Citing benefits to the downtown district, the Missoula Redevelopment Agency’s board of directors on Thursday unanimously approved $1.8 million in tax increment financing to make public improvements to the corner of Pattee and Main streets as part of a $20 million hotel project.
The funding covers work to remediate and deconstruct a garage that’s been vacant on the site for more than a decade. It also funds street lights and trees, work to shore up an historic property next door during construction, and bring modern utilities to the site, among other things.
“We’re going to see those things on virtually every redevelopment downtown,” said Ellen Buchanan, director of MRA. “Utilities are an issue down here if you want to go multistory, and land is too expensive downtown not to go multistory. All the public right-of-way that hasn’t been done in the last decade or so needs improvement.”

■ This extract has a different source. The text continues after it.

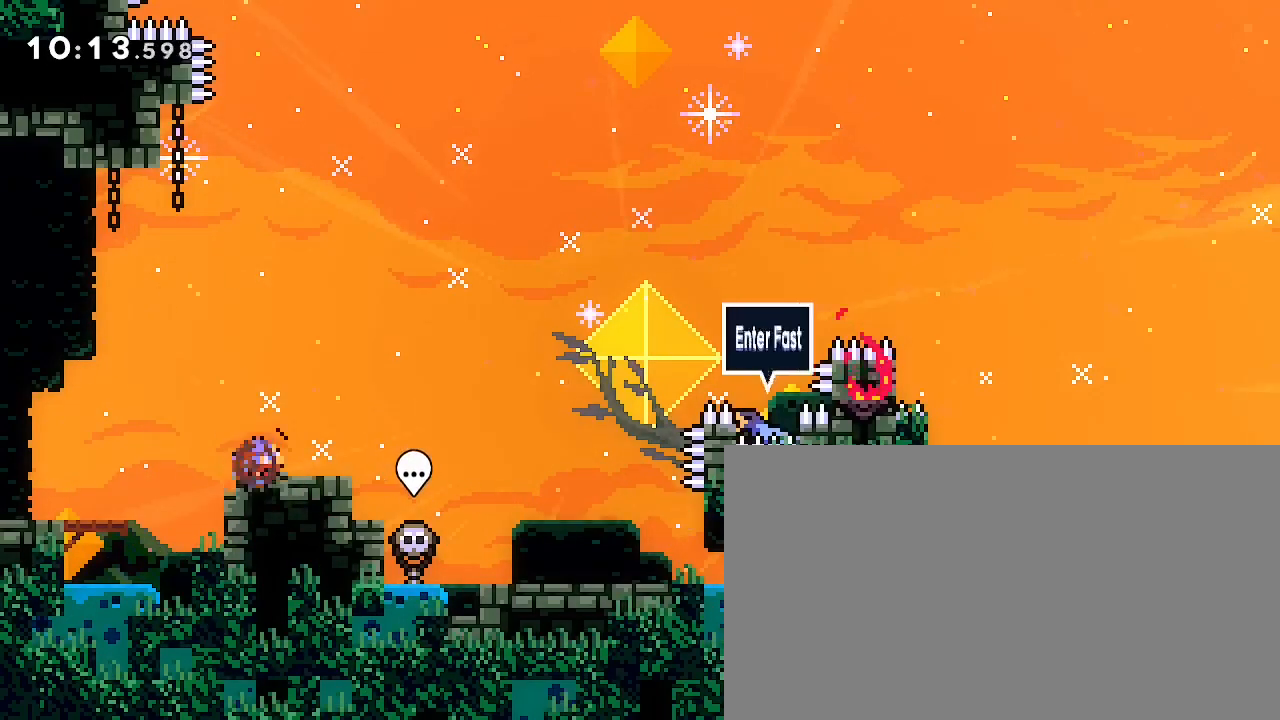
Gameplay with a controller (Xbox layout); each line is a JSON object with the inputs held at the frame after it (dt_ms = milliseconds from this image to that frame). "events" lists button and stick changes between this image and that frame as [ms after this image, input, new state], when the widget could be followed in between. Not read: DPAD_LEFT L1 L2 L3 R1 R2 R3 SELECT START X Y.
{"dt_ms": 500, "buttons": [], "left_stick": "up", "right_stick": "down-left", "events": [[33, "left_stick", "right"], [33, "right_stick", "up"], [400, "right_stick", "down-left"], [433, "left_stick", "up"]]}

HomeBase Montana plans to break ground on the AC Hotel by Marriott in June, so long as the City Council approves the revenue bond needed to cover the TIF allocation approved Thursday.
Buchanan said the increase in taxable value generated by the six-story AC Hotel will be more than enough to cover the debt service generated by the bond.
“Our analysis was to make sure the property tax revenue generated by this hotel is more than enough to satisfy the debt service on the bonds, and in this case, it is,” Buchanan said. “Financially, we’re going to see a very different picture after this year when we get the new taxable values in.”
The new hotel will be the second built by HomeBase Montana in downtown Missoula. Groundbreaking will follow the recent opening of the Residence Inn by Marriott, located next door. Together, the two projects represent a private investment north of $40 million.
HomeBase developer Andy Holloran said placing such projects side-by-side represents an industry trend and is common in other cities.
“A number of projects throughout the U.S. are gravitating to this dual-brand concept,” he said. “It enables properties like this that are adjacent to one another to really operate as one.”
While the Residence Inn offers families and business travelers an extended stay, the new AC Hotel is geared toward a younger clientele. The project includes 105 rooms, along with coworking space, a basement restaurant, or speakeasy, and a rooftop bar overlooking downtown Missoula.
“For us, it casts such a wide net for those guests looking to come downtown,” Holloran said. “We really have everything to offer, and I think it’s just a tremendous complement. It’s a very exciting, dynamic project to bolster that particular corner.”
Holloran said the new project also has taken steps to address parking. HomeBase has purchased 93 lease spots in the Park Place Garage for both the Residence Inn and AC Hotel. It also secured a 20-year lease on the parking lot at Pattee and Broadway.
That parking lot could accommodate 120 vehicles, Holloran said, bringing to nearly 200 the number of spots reserved for the two projects. HomeBase has also secured the first-right of refusal for the parking lot itself, suggesting it could eventually develop the site as its third downtown project.
“I know there’s been a lot of public opinion about the lack of parking,” Holloran said. “While we as a community don’t have a parking minimum downtown, I think it would be irresponsible for somebody to develop a project without thinking about the impact on the community and the impact on downtown and really, the success of the project.”
While the project received unanimous support for TIF funding from MRA’s board, the revenue bond must still pass the City Council.
And on Thursday, three members of the council were present, with two of them seeking a breakdown in costs related to the allocation of TIF funds approved for the project.
“The way I see MRA and TIF money in this stage of its long career is that it primes the pump, leverages private investment and starts to create the tax increment to raise that base,” said council member Gwen Jones. “We prime the pump, but I also really want to see not all the increment going back into private investment.”
Jones, along with council member Bryan von Lossberg, pointed to the eventual conversion of Front and Main streets to two-way traffic, as well as the city’s future plans for the library block. That property was donated to the city earlier this month and represents what Jones described as a “huge game-changer in this district.”
“We want to have all the tools at our disposal to get our most bang for the buck,” said Jones.
Buchanan said that even with a bond to cover public improvements associated with the AC Hotel, the district will have a large enough increase in taxable value to fund other projects.
The ROAM student housing project stands among them, as does the Residence Inn, which is expected to generate an additional $180,000 annually after debt service.
“The Merc is going to have a significant spinoff beyond debt service,” Buchanan said. “ROAM will have access after debt service. When we see the numbers in the late summer or early fall for Fiscal Year 2020, I think it’s going to be a sea change from what we’ve seen in this district, because of that excess beyond the debt service requirements for these big projects.”